# Differential on 924073 ST1032



## DougM (Mar 1, 2015)

Hi, 
I'm interested in an ST1032, 924073 for sale in my area. It's a bit of a haul to go and look at, so I'm hoping someone here can explain the differential that is on this beast.

I'd like the machine to be usable by my, not very large, wife if possible so being able to turn easily is a significant plus.

So, do they have a "car type" differential that can be locked for extra traction? Do they have an arrangement that simply disconnects one wheel? Can it be controlled while the machine is operating? 

Any other comments about this machine? 

Thanks,
Doug


----------



## RedOctobyr (Mar 2, 2014)

Check the manual for the machine to see if that model # has a differential. 

Ariens Order Owners Manuals

I had an ST824, my particular model did have a differential. It was great. Yes, like a car. Unlock it, and you could easily swivel the machine in place. It's still 2-wheel drive, just that it's an open differential. (much better than the systems that either lock both wheels together, or disengage the transmission entirely from 1 wheel, turning it into 1-wheel drive) 

Lock it for more traction, and you had to skid a tire to drag it around during a turn. 

The differential makes these much easier to handle. However, you must stop it and spin a knob on the left wheel to engage/lock the differential. You cannot do it on-the-fly while blowing. 

With that said, a 1032 is going to be something of a beast, even with a differential. That's a big machine.


----------



## Shryp (Jan 1, 2011)

Yea, the old ones had the locking up on the left wheel. It was basically just a pin on a spring that pushed through and locked the 2 piece axle together. When unlocked it was an open differential just like a car. Can turn them super easy with one hand, but if you are on ice or maybe have 1 wheel in grass and 1 wheel on the driveway you will find that the wheel with little traction will just spin while the other remains stationary.

The other issue would be with really frozen and icy snow. If you are trying to take a half a bucket width you might find that the ice keeps dragging that side of the bucket over.

That said, they are simple and the 2 I have work great.

Newer models (maybe 10 years ago or so) moved the lockout to a switch on the handle bars. The newest models (last 4 years or so) have moved on to an automatic system.


----------



## DougM (Mar 1, 2015)

Thanks for the info. I did look at the manual, but I wasn't 100% clear what it meant by a "differential". I know what I mean by the word, but I've also heard it used to describe one-wheel drive...
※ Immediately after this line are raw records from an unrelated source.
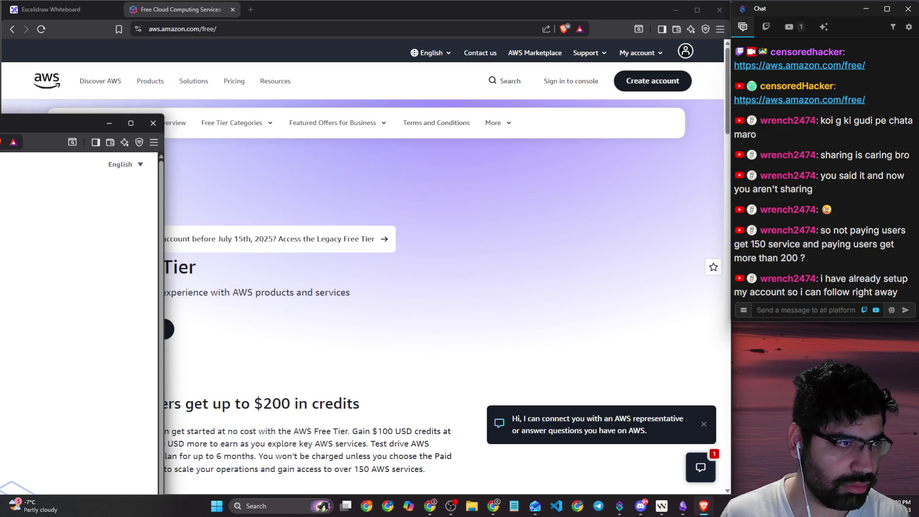
key(alt+Tab)
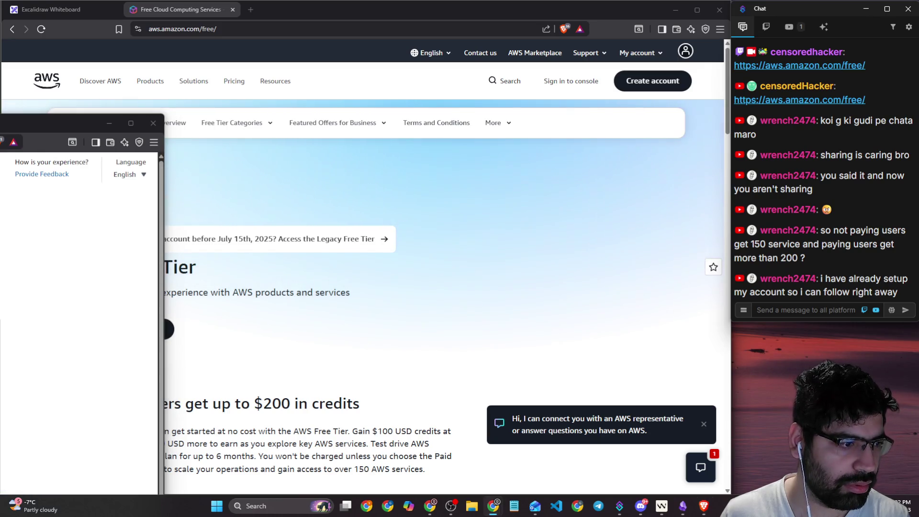
mouse_move(48, 124)
mouse_down()
mouse_move(257, 9)
mouse_move(288, 24)
mouse_up()
- Dismiss the password prompt, maximize the sign-up window, and review the Free (6 months) plan details
click(568, 190)
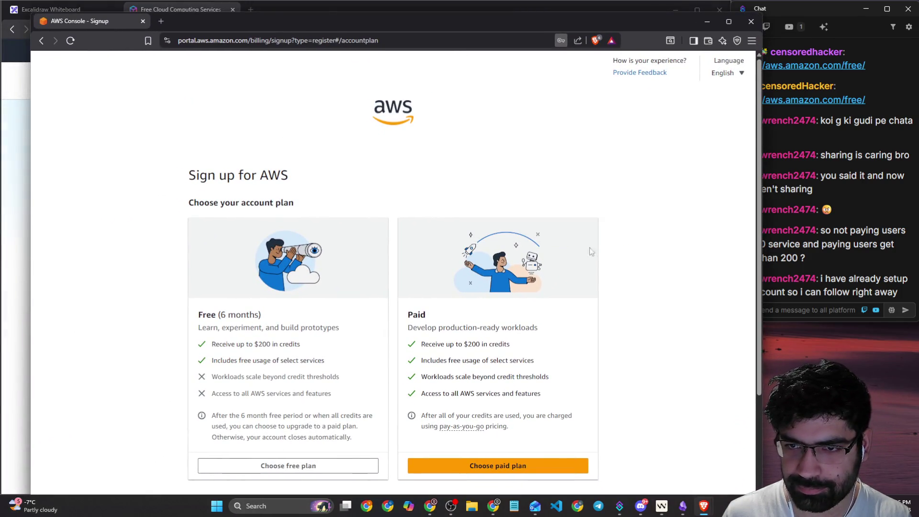
drag(203, 314, 266, 321)
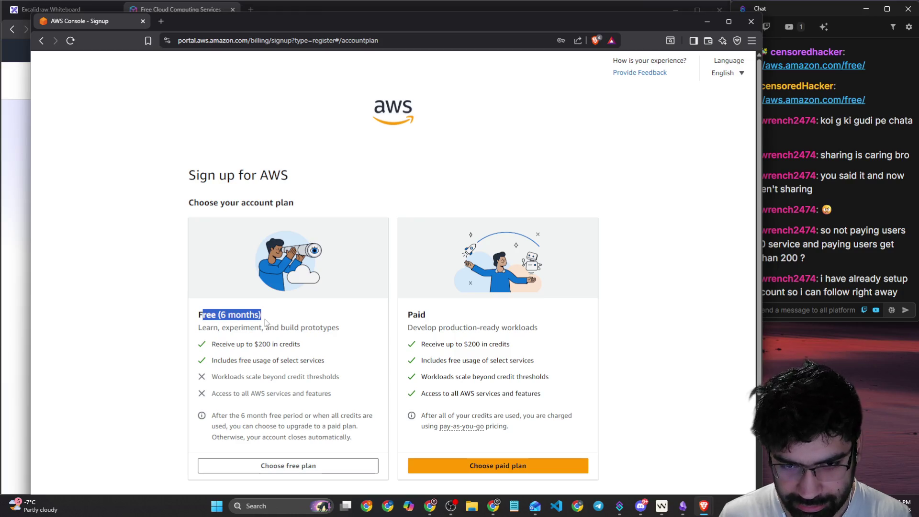
drag(223, 344, 279, 345)
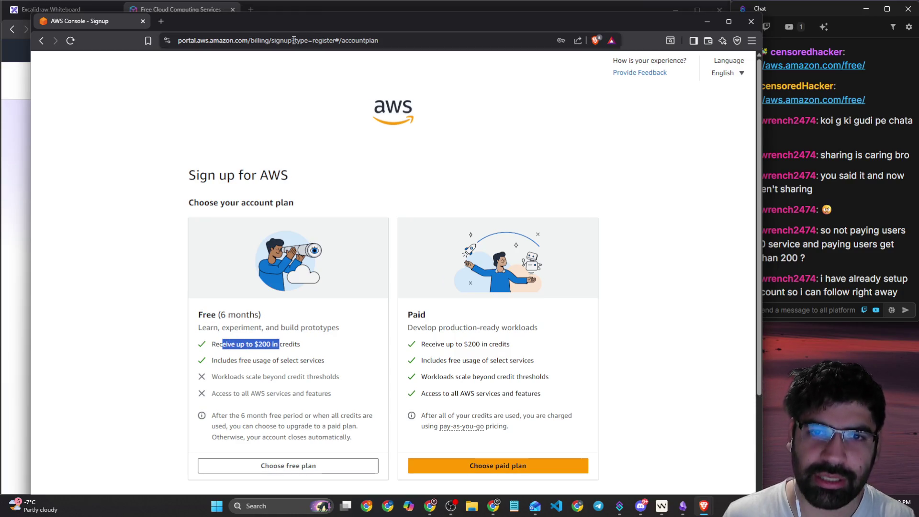
drag(289, 24, 274, 2)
I'm not convinced, even with the diff, that this machine isn't just going to be a bit more size/mass than I want to wrestle around. I think the snowblower is more than twice my weight! (I'm 145#)

Doug


----------



## Rockadode (Feb 15, 2015)

DougM said:


> Thanks for the info. I did look at the manual, but I wasn't 100% clear what it meant by a "differential". I know what I mean by the word, but I've also heard it used to describe one-wheel drive...
> 
> I'm not convinced, even with the diff, that this machine isn't just going to be a bit more size/mass than I want to wrestle around. I think the snowblower is more than twice my weight! (I'm 145#)
> 
> Doug


I have one and out of the 3 I have, the 2 others being an old 5/23 noma and a noma 10/29, the ariens 10/32 with the diff handles the easiest. but I'm 185 ... The little 5/23 bucks around a lot because it's narrow, the 10/29 is flimsy and gets caught up on edge ice easily, the ariens 10/32 does both of these the least, so you may have to grunt less over the whole task with the 10/32 IMHO


----------



## DougM (Mar 1, 2015)

How practical would it be to modify an earlier model to have the diff lockout control on the handlebars? Is that axle/diff very similar and a few parts would have to be purchased, or are there significant changes to the basic design. 
Doug


----------



## RedOctobyr (Mar 2, 2014)

For the style where the differential being open/locked is controlled by a pin on the left-hand wheel, I think it would be quite difficult to control this from the handlebars. 

That pin is on the outside face of the wheel, facing away from the machine. You need to drop a pin into a hole, or pull it out. But to actually lock the two wheels together, you drop the pin into a hole, then pivot the machine until this pin lines up with, and drops into, a second hole. 

So even if you could pull/release the pin from the bars (very difficult, give when it's located), you still need to turn the machine somewhat to finish locking up the differential. 

Maybe you could make some extra holes, to provide more places for the pin to engage. But pulling/releasing it would be quite a challenge, unless you could move that interaction to somewhere else on the machine, someplace where you could mount a cable, etc.


----------



## DougM (Mar 1, 2015)

Ok, it sounds like there's some sort of inner and outer shaft arrangement. I should probably stare at an exploded drawing for a bit...

thanks
Doug


----------



## Shryp (Jan 1, 2011)

Originally from here:
http://www.abbysguide.com/ope/discussions/59860-0-1.html




























Here is the lock:


















The short shaft slides over the long shaft. The gear with the differential gears inside of it is splined to both shafts. The lockout hub is pinned to the long axle and sticks out past the short axle. When you engage the lock a pin sticks out of the lockout and engages a hole in the short shaft hub. When that happens you essentially have both axles pinned together as one.


----------



## DougM (Mar 1, 2015)

Nice set of pictures. Thanks. That explains the way the diff lock on the wheel works, and also explains why a modification to cable controlled isn't trivial!

Doug


----------